Stored data:
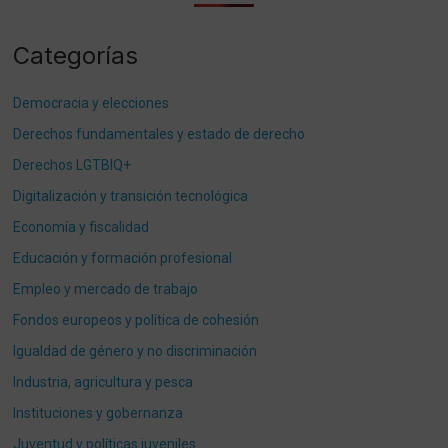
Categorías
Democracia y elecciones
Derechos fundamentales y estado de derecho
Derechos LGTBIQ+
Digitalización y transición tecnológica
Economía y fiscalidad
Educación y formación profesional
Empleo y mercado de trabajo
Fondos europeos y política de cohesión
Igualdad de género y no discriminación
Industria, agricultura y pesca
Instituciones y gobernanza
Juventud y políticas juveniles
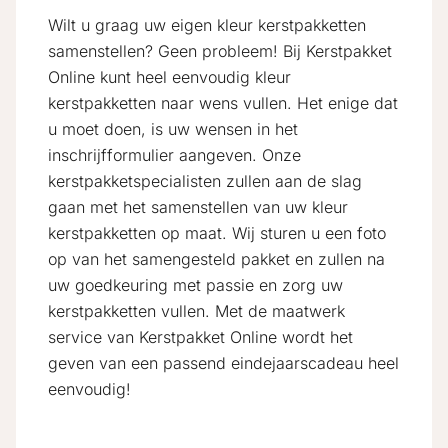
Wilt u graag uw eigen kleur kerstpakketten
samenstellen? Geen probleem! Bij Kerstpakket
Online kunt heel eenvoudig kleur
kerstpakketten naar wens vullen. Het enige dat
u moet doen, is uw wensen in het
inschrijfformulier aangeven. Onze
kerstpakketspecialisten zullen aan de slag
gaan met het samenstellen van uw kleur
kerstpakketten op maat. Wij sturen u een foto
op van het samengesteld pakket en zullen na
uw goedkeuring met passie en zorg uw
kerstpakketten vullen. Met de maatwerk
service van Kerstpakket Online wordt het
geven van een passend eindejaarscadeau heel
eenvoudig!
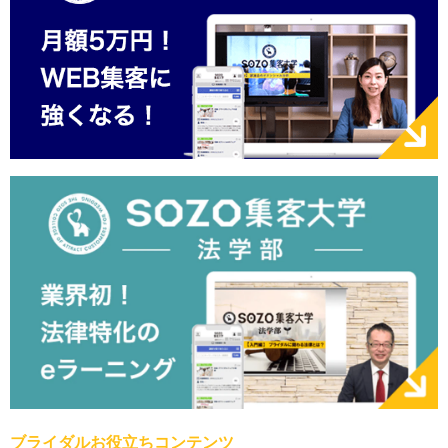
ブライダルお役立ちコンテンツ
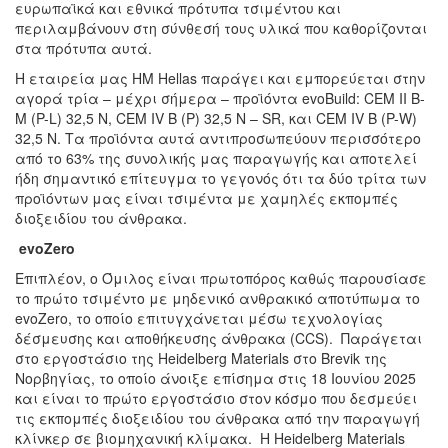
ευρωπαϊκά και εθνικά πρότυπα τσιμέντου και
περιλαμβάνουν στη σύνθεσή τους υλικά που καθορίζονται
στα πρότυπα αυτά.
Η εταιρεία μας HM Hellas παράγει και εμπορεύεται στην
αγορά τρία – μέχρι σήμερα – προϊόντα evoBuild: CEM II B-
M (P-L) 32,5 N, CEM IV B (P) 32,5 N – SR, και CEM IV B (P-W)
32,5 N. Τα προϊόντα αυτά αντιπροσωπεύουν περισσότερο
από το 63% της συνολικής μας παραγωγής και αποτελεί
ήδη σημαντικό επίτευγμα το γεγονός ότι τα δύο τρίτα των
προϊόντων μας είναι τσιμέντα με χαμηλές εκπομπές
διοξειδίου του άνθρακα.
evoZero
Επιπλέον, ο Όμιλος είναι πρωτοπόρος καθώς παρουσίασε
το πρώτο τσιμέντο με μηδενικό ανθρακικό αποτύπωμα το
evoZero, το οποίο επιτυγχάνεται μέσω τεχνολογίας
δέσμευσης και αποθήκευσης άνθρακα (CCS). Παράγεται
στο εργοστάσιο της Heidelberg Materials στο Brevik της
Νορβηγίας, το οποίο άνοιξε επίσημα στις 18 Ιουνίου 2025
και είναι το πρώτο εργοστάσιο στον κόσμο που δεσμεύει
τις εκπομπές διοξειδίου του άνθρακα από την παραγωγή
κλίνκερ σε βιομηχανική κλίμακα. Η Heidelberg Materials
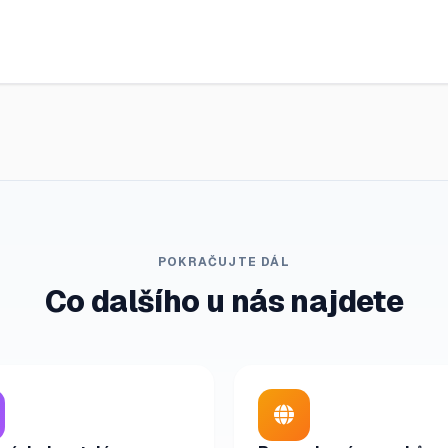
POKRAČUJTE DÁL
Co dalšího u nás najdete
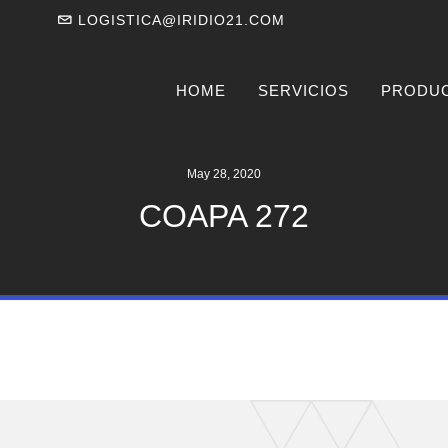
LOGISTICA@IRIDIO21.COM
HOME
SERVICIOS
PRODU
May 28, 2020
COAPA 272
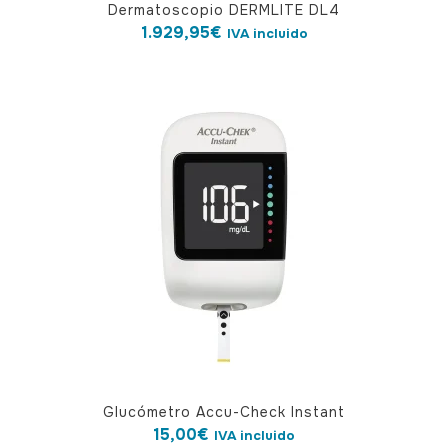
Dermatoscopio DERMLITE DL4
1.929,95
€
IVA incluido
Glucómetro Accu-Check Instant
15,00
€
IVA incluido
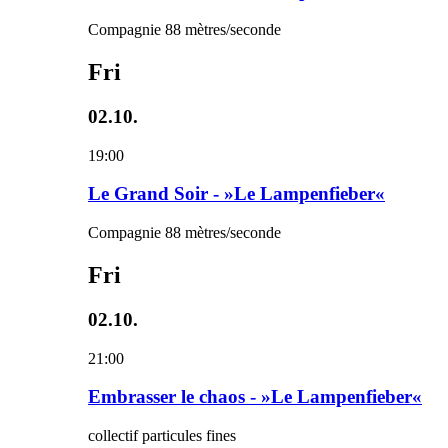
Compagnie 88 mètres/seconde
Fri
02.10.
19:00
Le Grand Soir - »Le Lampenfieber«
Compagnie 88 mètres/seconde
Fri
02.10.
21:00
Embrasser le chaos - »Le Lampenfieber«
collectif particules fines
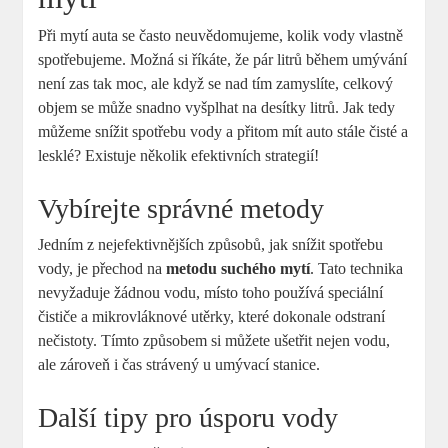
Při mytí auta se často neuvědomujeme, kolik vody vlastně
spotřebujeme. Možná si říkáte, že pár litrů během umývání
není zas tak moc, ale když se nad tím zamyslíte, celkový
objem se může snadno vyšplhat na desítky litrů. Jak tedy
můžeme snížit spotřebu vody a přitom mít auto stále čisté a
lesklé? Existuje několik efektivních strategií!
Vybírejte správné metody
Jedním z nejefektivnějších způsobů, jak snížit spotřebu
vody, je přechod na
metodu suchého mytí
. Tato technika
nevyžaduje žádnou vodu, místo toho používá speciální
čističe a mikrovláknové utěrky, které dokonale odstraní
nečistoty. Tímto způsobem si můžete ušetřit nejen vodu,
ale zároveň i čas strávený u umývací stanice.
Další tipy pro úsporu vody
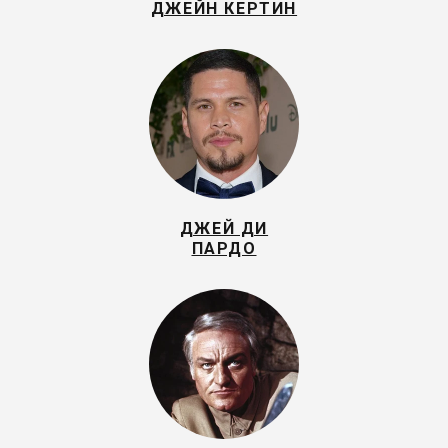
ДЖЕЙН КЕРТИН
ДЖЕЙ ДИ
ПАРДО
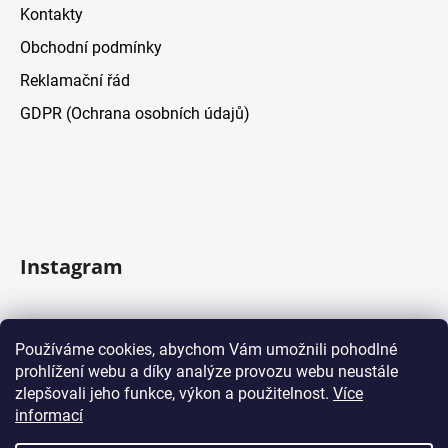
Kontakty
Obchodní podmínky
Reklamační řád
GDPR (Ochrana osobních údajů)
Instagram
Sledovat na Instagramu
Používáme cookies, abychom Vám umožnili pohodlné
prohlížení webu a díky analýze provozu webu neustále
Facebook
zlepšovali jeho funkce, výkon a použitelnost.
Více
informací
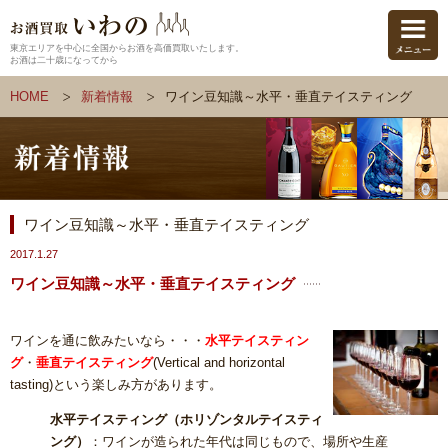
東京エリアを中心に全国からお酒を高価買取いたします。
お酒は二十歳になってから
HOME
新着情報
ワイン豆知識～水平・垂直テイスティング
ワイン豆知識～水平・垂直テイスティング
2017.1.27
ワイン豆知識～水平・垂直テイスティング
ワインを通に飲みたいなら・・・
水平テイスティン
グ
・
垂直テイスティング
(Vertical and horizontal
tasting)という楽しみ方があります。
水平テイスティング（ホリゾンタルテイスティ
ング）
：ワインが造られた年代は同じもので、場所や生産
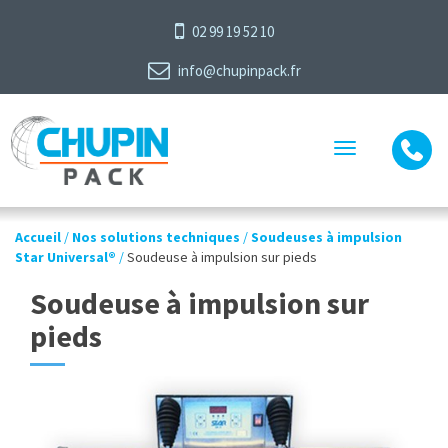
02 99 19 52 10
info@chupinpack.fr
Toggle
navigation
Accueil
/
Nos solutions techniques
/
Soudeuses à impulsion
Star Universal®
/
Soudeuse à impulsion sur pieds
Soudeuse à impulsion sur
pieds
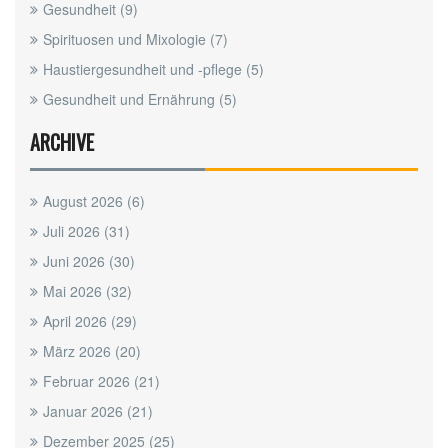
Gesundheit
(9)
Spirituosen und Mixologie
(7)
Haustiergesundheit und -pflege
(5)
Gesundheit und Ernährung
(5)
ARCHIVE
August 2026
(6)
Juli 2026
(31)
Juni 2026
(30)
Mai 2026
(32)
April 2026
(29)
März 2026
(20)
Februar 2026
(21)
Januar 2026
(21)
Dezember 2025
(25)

▶ What you will do: What you return should be the entries from above, unchanged and without their images.

▶ Answer to the exercise:
Categorías
Democracia y elecciones
Derechos fundamentales y estado de derecho
Derechos LGTBIQ+
Digitalización y transición tecnológica
Economía y fiscalidad
Educación y formación profesional
Empleo y mercado de trabajo
Fondos europeos y política de cohesión
Igualdad de género y no discriminación
Industria, agricultura y pesca
Instituciones y gobernanza
Juventud y políticas juveniles
Wilt u graag uw eigen kleur kerstpakketten
samenstellen? Geen probleem! Bij Kerstpakket
Online kunt heel eenvoudig kleur
kerstpakketten naar wens vullen. Het enige dat
u moet doen, is uw wensen in het
inschrijfformulier aangeven. Onze
kerstpakketspecialisten zullen aan de slag
gaan met het samenstellen van uw kleur
kerstpakketten op maat. Wij sturen u een foto
op van het samengesteld pakket en zullen na
uw goedkeuring met passie en zorg uw
kerstpakketten vullen. Met de maatwerk
service van Kerstpakket Online wordt het
geven van een passend eindejaarscadeau heel
eenvoudig!
ブライダルお役立ちコンテンツ
ευρωπαϊκά και εθνικά πρότυπα τσιμέντου και
περιλαμβάνουν στη σύνθεσή τους υλικά που καθορίζονται
στα πρότυπα αυτά.
Η εταιρεία μας HM Hellas παράγει και εμπορεύεται στην
αγορά τρία – μέχρι σήμερα – προϊόντα evoBuild: CEM II B-
M (P-L) 32,5 N, CEM IV B (P) 32,5 N – SR, και CEM IV B (P-W)
32,5 N. Τα προϊόντα αυτά αντιπροσωπεύουν περισσότερο
από το 63% της συνολικής μας παραγωγής και αποτελεί
ήδη σημαντικό επίτευγμα το γεγονός ότι τα δύο τρίτα των
προϊόντων μας είναι τσιμέντα με χαμηλές εκπομπές
διοξειδίου του άνθρακα.
evoZero
Επιπλέον, ο Όμιλος είναι πρωτοπόρος καθώς παρουσίασε
το πρώτο τσιμέντο με μηδενικό ανθρακικό αποτύπωμα το
evoZero, το οποίο επιτυγχάνεται μέσω τεχνολογίας
δέσμευσης και αποθήκευσης άνθρακα (CCS). Παράγεται
στο εργοστάσιο της Heidelberg Materials στο Brevik της
Νορβηγίας, το οποίο άνοιξε επίσημα στις 18 Ιουνίου 2025
και είναι το πρώτο εργοστάσιο στον κόσμο που δεσμεύει
τις εκπομπές διοξειδίου του άνθρακα από την παραγωγή
κλίνκερ σε βιομηχανική κλίμακα. Η Heidelberg Materials
POKRAČUJTE DÁL
Co dalšího u nás najdete
LOGISTICA@IRIDIO21.COM
HOME
SERVICIOS
PRODU
May 28, 2020
COAPA 272
Dermatoscopio DERMLITE DL4
1.929,95
€
IVA incluido
Glucómetro Accu-Check Instant
15,00
€
IVA incluido
Compagnie 88 mètres/seconde
Fri
02.10.
19:00
Le Grand Soir - »Le Lampenfieber«
Compagnie 88 mètres/seconde
Fri
02.10.
21:00
Embrasser le chaos - »Le Lampenfieber«
collectif particules fines
Při mytí auta se často neuvědomujeme, kolik vody vlastně
spotřebujeme. Možná si říkáte, že pár litrů během umývání
není zas tak moc, ale když se nad tím zamyslíte, celkový
objem se může snadno vyšplhat na desítky litrů. Jak tedy
můžeme snížit spotřebu vody a přitom mít auto stále čisté a
lesklé? Existuje několik efektivních strategií!
Vybírejte správné metody
Jedním z nejefektivnějších způsobů, jak snížit spotřebu
vody, je přechod na
metodu suchého mytí
. Tato technika
nevyžaduje žádnou vodu, místo toho používá speciální
čističe a mikrovláknové utěrky, které dokonale odstraní
nečistoty. Tímto způsobem si můžete ušetřit nejen vodu,
ale zároveň i čas strávený u umývací stanice.
Další tipy pro úsporu vody
ДЖЕЙН КЕРТИН
ДЖЕЙ ДИ
ПАРДО
Kontakty
Obchodní podmínky
Reklamační řád
GDPR (Ochrana osobních údajů)
Instagram
Sledovat na Instagramu
Používáme cookies, abychom Vám umožnili pohodlné
prohlížení webu a díky analýze provozu webu neustále
Facebook
zlepšovali jeho funkce, výkon a použitelnost.
Více
informací
東京エリアを中心に全国からお酒を高価買取いたします。
お酒は二十歳になってから
HOME
新着情報
ワイン豆知識～水平・垂直テイスティング
ワイン豆知識～水平・垂直テイスティング
2017.1.27
ワイン豆知識～水平・垂直テイスティング
ワインを通に飲みたいなら・・・
水平テイスティン
グ
・
垂直テイスティング
(Vertical and horizontal
tasting)という楽しみ方があります。
水平テイスティング（ホリゾンタルテイスティ
ング）
：ワインが造られた年代は同じもので、場所や生産
02 99 19 52 10
info@chupinpack.fr
Toggle
navigation
Accueil
/
Nos solutions techniques
/
Soudeuses à impulsion
Star Universal®
/
Soudeuse à impulsion sur pieds
Soudeuse à impulsion sur
pieds
Gesundheit
(9)
Spirituosen und Mixologie
(7)
Haustiergesundheit und -pflege
(5)
Gesundheit und Ernährung
(5)
ARCHIVE
August 2026
(6)
Juli 2026
(31)
Juni 2026
(30)
Mai 2026
(32)
April 2026
(29)
März 2026
(20)
Februar 2026
(21)
Januar 2026
(21)
Dezember 2025
(25)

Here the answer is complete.